** TEXT SEGMENT **
This is a three part article about how digital technology is being woven into the fabric of board games, card games, and role-playing games.
Part One: The Golem
The booth for Harebrained Schemes is located at the back of the exhibit hall. It is a moderately large booth, much of its space turned over to four tables where convention goers can try out the company’s newest game: Golem Arcana. The long tables are covered with various landscapes constructed of large cardboard tiles, across which battle monstrous figurines. In many respects it looks just like any other game in which players battle with miniatures. In this case players control giant constructs that often look like demons out of a Lovecraftian nightmare instead of plastic infantry and tanks, but it’s instantly recognizable to anyone who has ever set up their green army men for a war across the family room. What is different about the scene—frankly the first thing that anyone approaching the booth would notice— is the large flat-screen monitor that is mounted above each game table.
At first, I think the monitors are simply to broadcast the games—something bright and flashy to lure in more GenCongregants. And although the large monitors are indeed bright and flashy and work on a principle similar to a bug-zapper for gamers, it turns out they are an integral part of the game.
Golem Arcana is designed to be played with a Bluetooth capable device. The monitors on each table are merely making the user interface visible to the gathered throng. Golem Arcana is a computer assisted table-top game. It is a game for hobbyists—those dedicated individuals who collect and paint and vast armies of miniatures—but Harebrained Schemes sees it as a point of entry for more casual gamers. As co-founder Mitch Gitelman tells me, “This is a social game. The technology takes away some of the barriers.”
I meet Mitch on the second day of GenCon. The vendors’ exhibition hall is packed and a line has started curling around one side of the booth as gamers queue up for a turn at one of the demonstration tables. We walk a few paces away from the booth just so Mitch isn’t drawn into some other conversation or demand on his time, but after a few minutes of standing he gets light headed and we sit down at a small table at the edge of the booth space. Turns out he hasn’t been eating much, and he has been talking, standing, or moving almost non-stop ever since GenCon opened its doors. He is enthusiastic and animated. His hands move in expressive bursts when he talks, but I suspect there is a limit to just how much that energy can be sustained by caffeinated sodas.

** DATA TO EXAMINE **

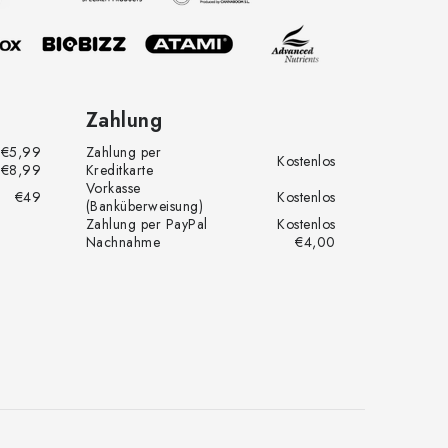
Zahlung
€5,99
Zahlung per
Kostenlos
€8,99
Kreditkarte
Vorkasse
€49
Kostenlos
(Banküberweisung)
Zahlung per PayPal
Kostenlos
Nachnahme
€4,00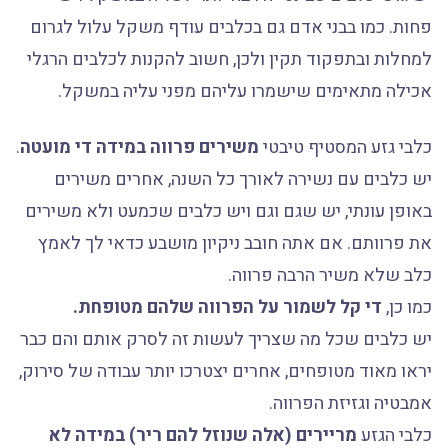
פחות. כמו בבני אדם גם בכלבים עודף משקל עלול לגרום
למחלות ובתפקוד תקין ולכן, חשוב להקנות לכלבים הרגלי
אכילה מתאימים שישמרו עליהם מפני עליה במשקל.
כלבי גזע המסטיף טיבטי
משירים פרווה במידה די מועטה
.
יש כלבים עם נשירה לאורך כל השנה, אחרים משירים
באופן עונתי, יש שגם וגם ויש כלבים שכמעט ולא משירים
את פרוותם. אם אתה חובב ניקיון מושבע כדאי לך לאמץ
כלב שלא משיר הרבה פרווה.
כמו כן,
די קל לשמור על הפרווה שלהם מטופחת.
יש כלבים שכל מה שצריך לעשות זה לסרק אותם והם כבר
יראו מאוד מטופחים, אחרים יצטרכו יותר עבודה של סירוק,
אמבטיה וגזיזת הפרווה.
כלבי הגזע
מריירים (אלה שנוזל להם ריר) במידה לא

* * *

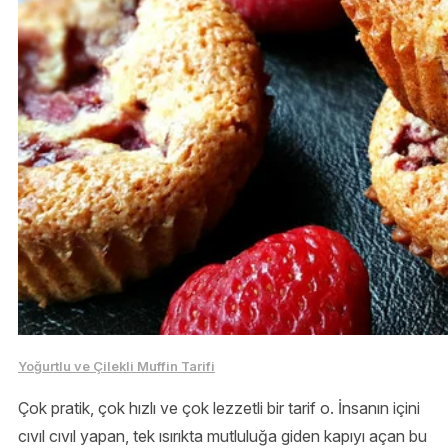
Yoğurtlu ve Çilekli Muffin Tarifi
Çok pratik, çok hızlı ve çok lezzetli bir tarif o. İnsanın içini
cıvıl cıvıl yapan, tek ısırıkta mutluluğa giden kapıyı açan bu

* * *

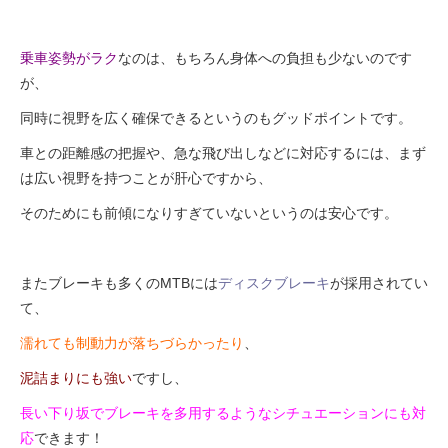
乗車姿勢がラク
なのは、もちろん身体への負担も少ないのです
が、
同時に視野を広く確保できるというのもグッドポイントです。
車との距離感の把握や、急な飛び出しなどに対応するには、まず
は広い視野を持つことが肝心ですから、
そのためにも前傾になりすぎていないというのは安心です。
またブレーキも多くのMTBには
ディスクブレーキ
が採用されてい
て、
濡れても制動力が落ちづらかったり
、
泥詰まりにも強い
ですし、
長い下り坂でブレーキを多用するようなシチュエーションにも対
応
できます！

** TASK LIST **
1 > Name every type of game that the article's opening sentence says digital technology is being woven into.
2 > According to the article, what kind of device is Golem Arcana designed to be played with?
3 > Copy the stretch of the article from "At first, I" through "of the game.".
The entries have no connection to the article.

** TASK-BY-TASK ANSWERS **
1 > Board games, card games, and role-playing games.

2 > A Bluetooth capable device.

3 >
At first, I think the monitors are simply to broadcast the games—something bright and flashy to lure in more GenCongregants. And although the large monitors are indeed bright and flashy and work on a principle similar to a bug-zapper for gamers, it turns out they are an integral part of the game.